Drink Serving Typical caffeine
Brewed coffee 240 ml 95 mg
Black tea 240 ml 40–70 mg
Green tea 240 ml 25–45 mg
Cola 355 ml 30–40 mg
Energy drink 250 ml 80 mg
Dark chocolate 30 g 20 mg

Coffee is one of the more caffeine-dense everyday drinks, which is exactly why dose control matters.

How Much Is Too Much?

For most healthy adults, health authorities put a sensible ceiling at about 400 mg of caffeine per day—roughly four 8 oz cups of brewed coffee. Beyond that, jitters, a racing heart, and disrupted sleep become common.

  • Pregnancy: guidance is usually 200 mg per day or less. Check with your doctor.
  • Sensitivity varies. Genetics, medication, and tolerance all change how caffeine hits you.
  • Sleep: caffeine has a half-life of around 5 hours, so half of a 2 p.m. coffee is still in your system at 7 p.m. If coffee affects your rest, our piece on coffee, sleep, and consciousness is worth a read.

Practical tip: if caffeine bothers you but you love the ritual, well-made decaf is genuinely good now. See decaf done right and dialling in decaf espresso.

Want to Drink Less Without Losing the Coffee?

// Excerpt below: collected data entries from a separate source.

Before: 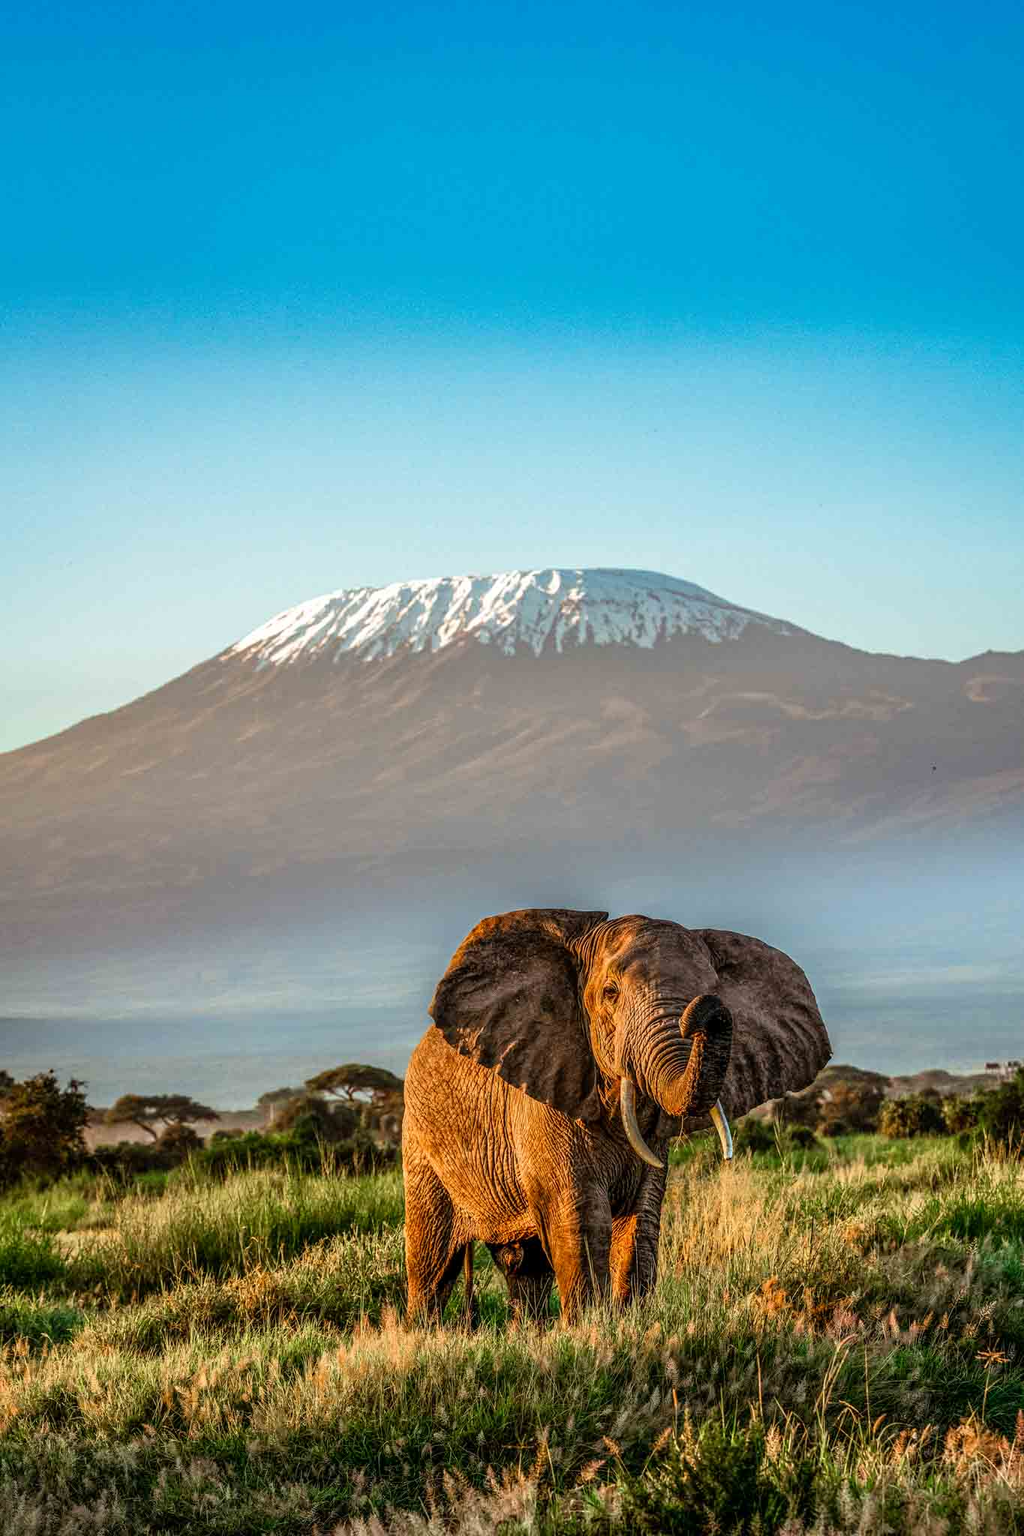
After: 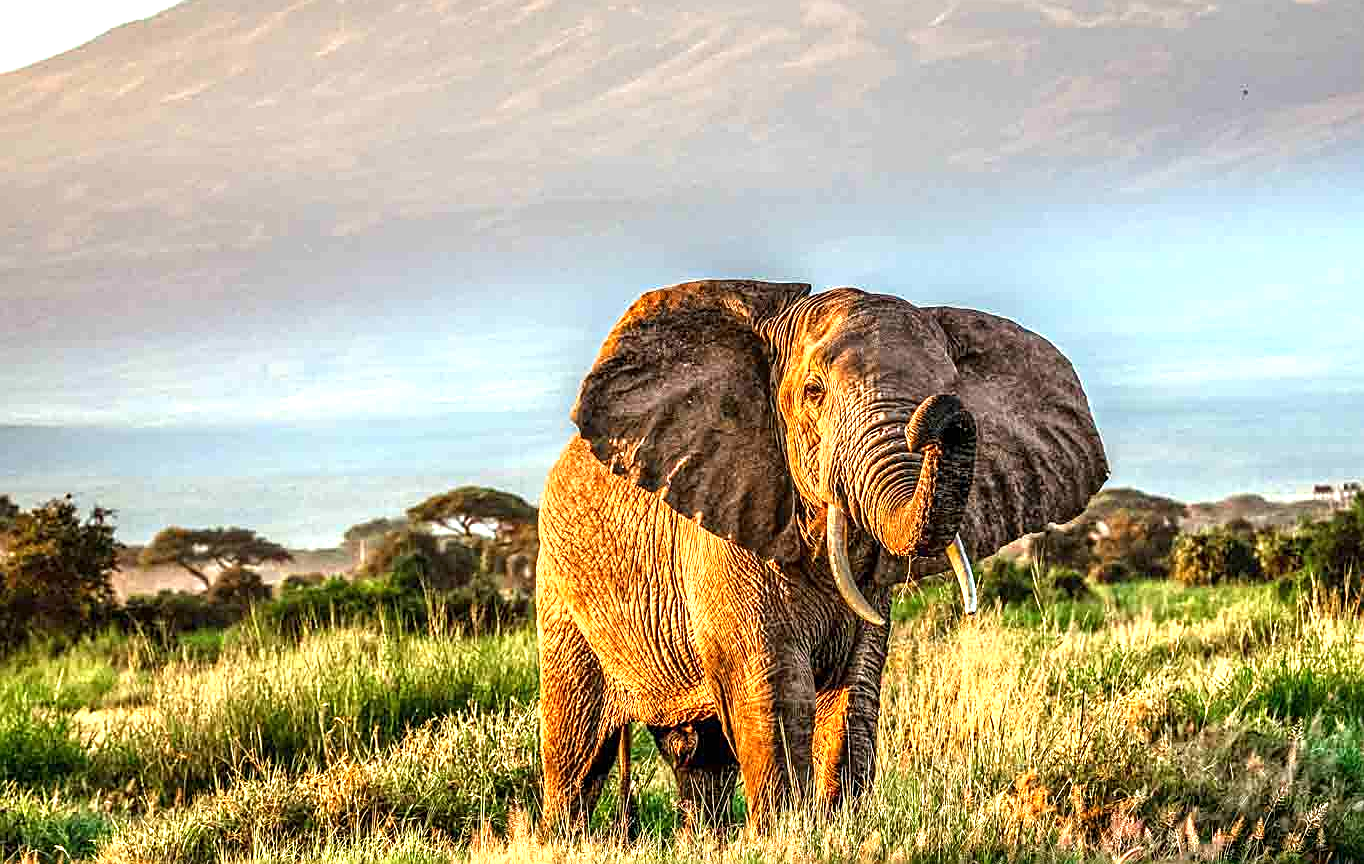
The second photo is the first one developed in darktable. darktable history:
crop: top 45.551%, bottom 12.262%
sharpen: on, module defaults
exposure: black level correction 0, exposure 1.2 EV, compensate exposure bias true, compensate highlight preservation false
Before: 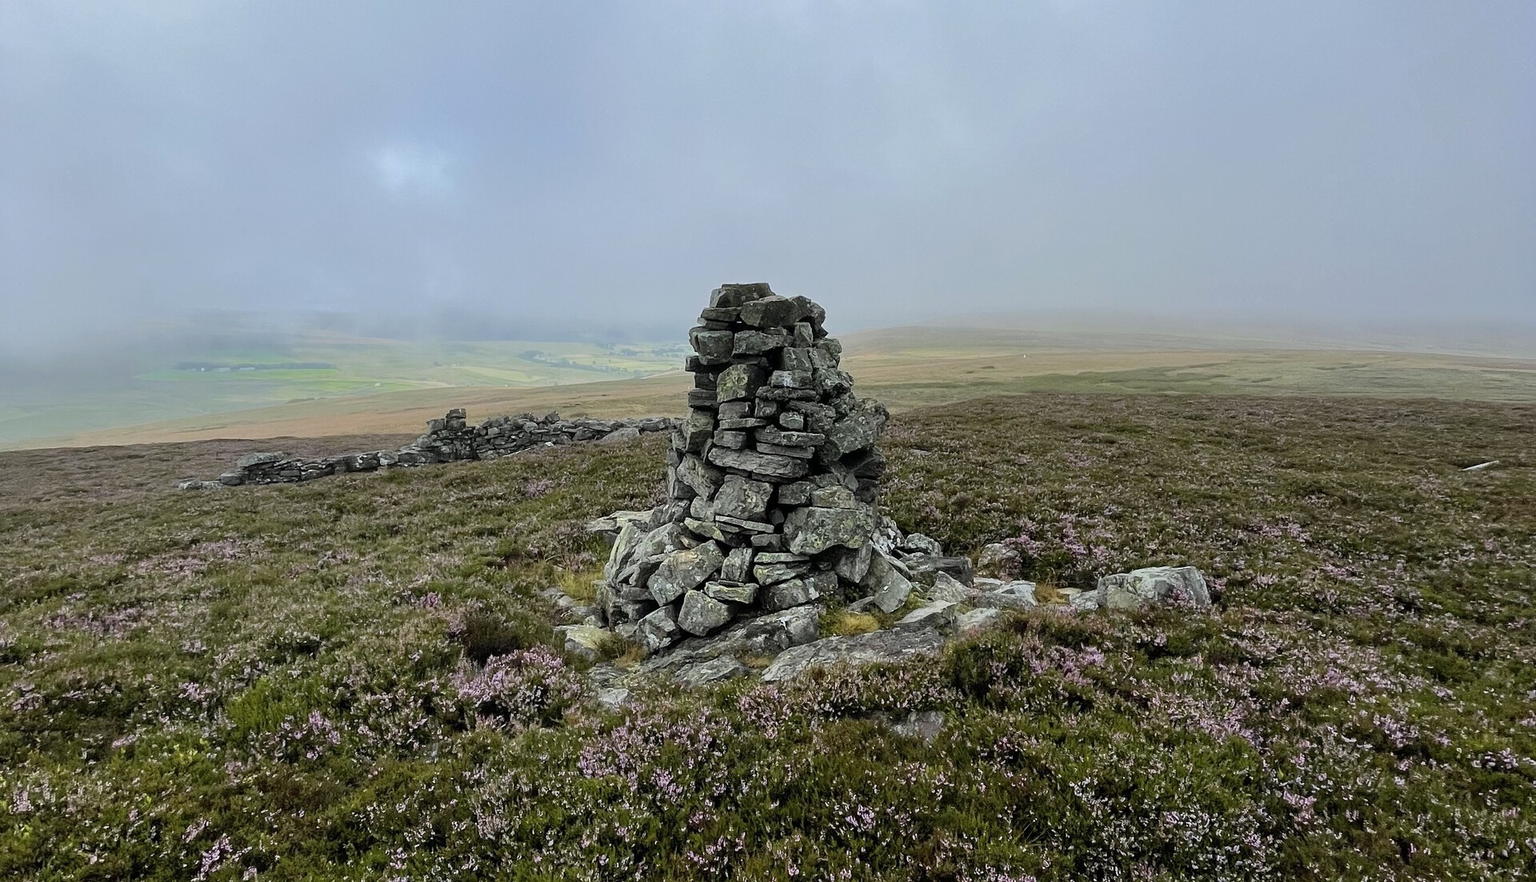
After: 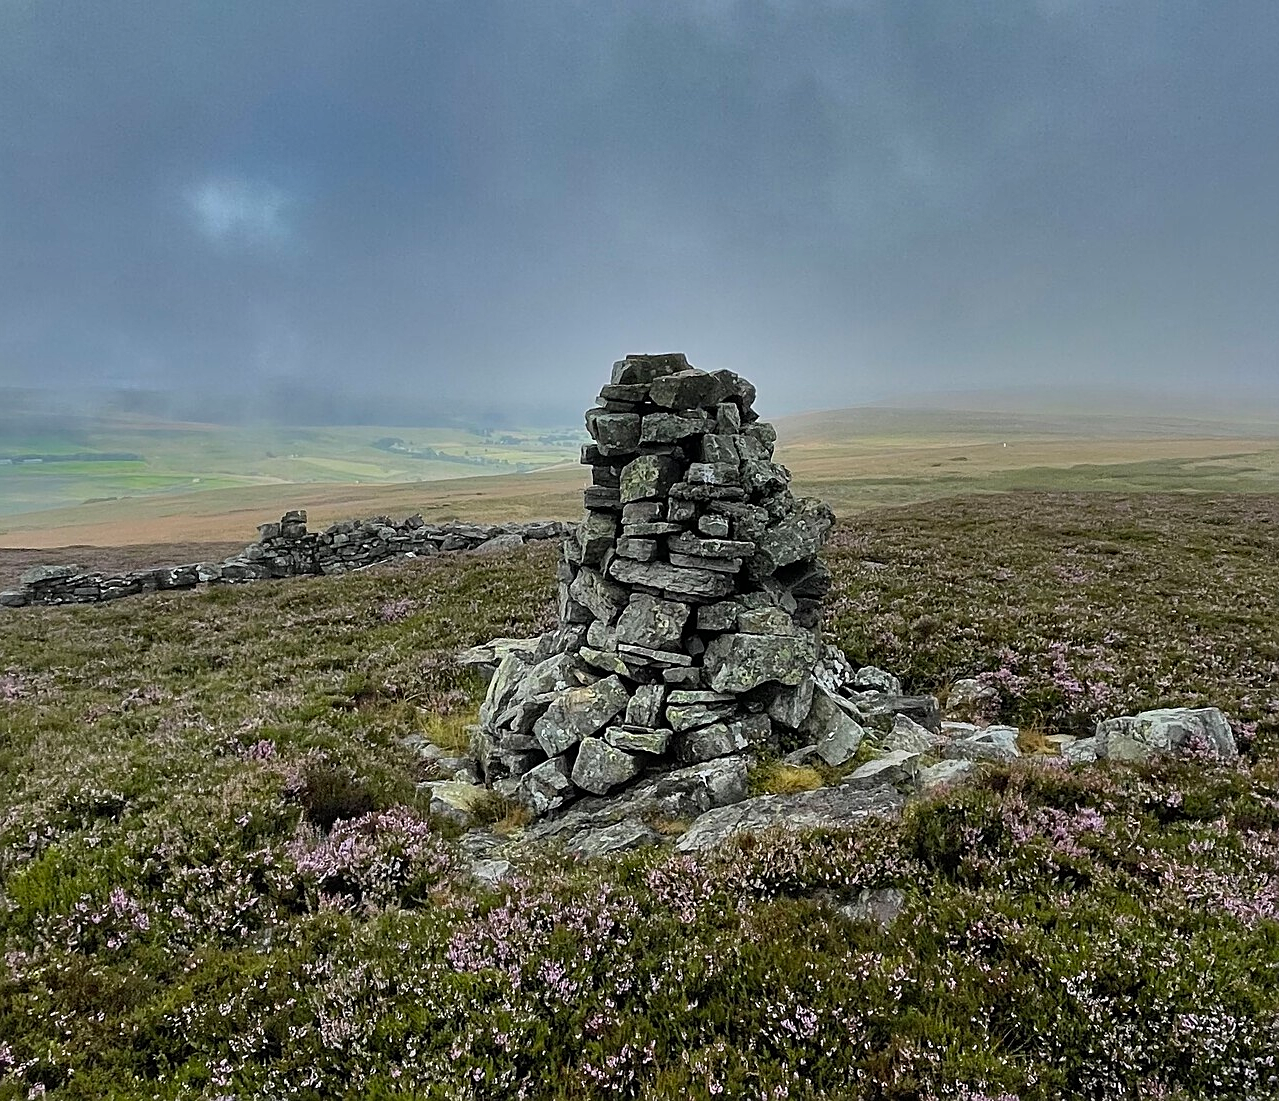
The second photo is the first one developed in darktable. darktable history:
crop and rotate: left 14.385%, right 18.948%
sharpen: on, module defaults
shadows and highlights: shadows 19.13, highlights -83.41, soften with gaussian
contrast equalizer: y [[0.5 ×6], [0.5 ×6], [0.975, 0.964, 0.925, 0.865, 0.793, 0.721], [0 ×6], [0 ×6]]
tone equalizer: on, module defaults
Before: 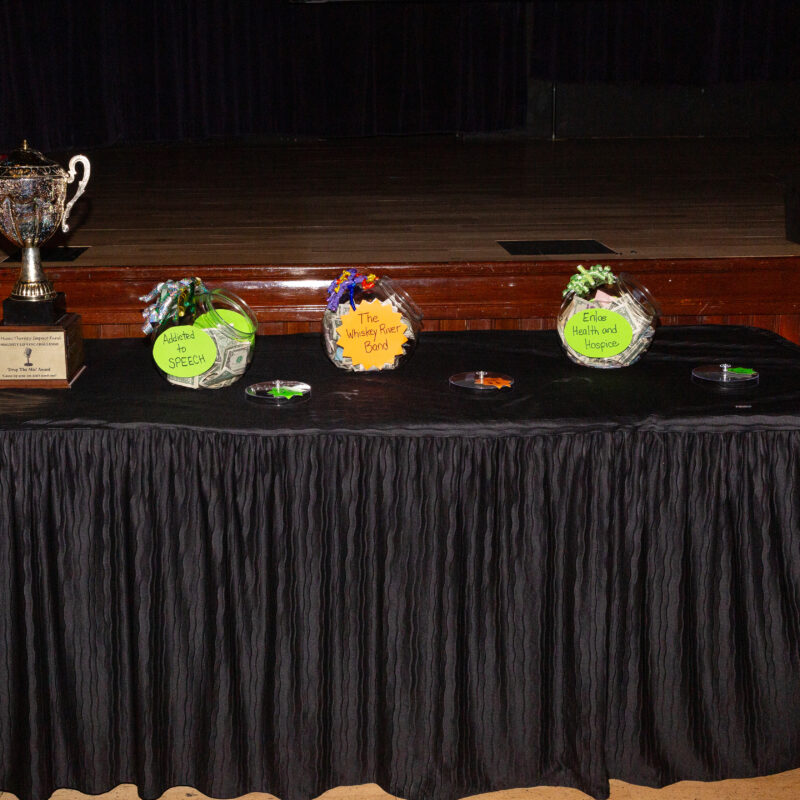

  • Switch some cups to decaf. Modern processes preserve flavour—decaf guide.
  • Choose Arabica over Robusta-heavy blends. Roughly half the caffeine.
  • Brew a lighter ratio or a smaller serving.
  • Go single shots in milk drinks instead of doubles.
  • Watch cold brew dilution—cut concentrate at least 1:1 before drinking.

For the upside of coffee—and it is real—see the science-backed coffee health benefits guide.

Quick Reference (TL;DR)

  • Drip coffee: ~95 mg per 8 oz cup.
  • Single espresso: ~63 mg—less total than drip, just concentrated.
  • Robusta the caffeine of Arabica.
  • Dark roast is not higher-caffeine than light; the difference is tiny.
  • Cold brew concentrate can be the strongest of all—dilute it.
  • Aim for ≤ 400 mg/day (about 4 cups) as a healthy adult.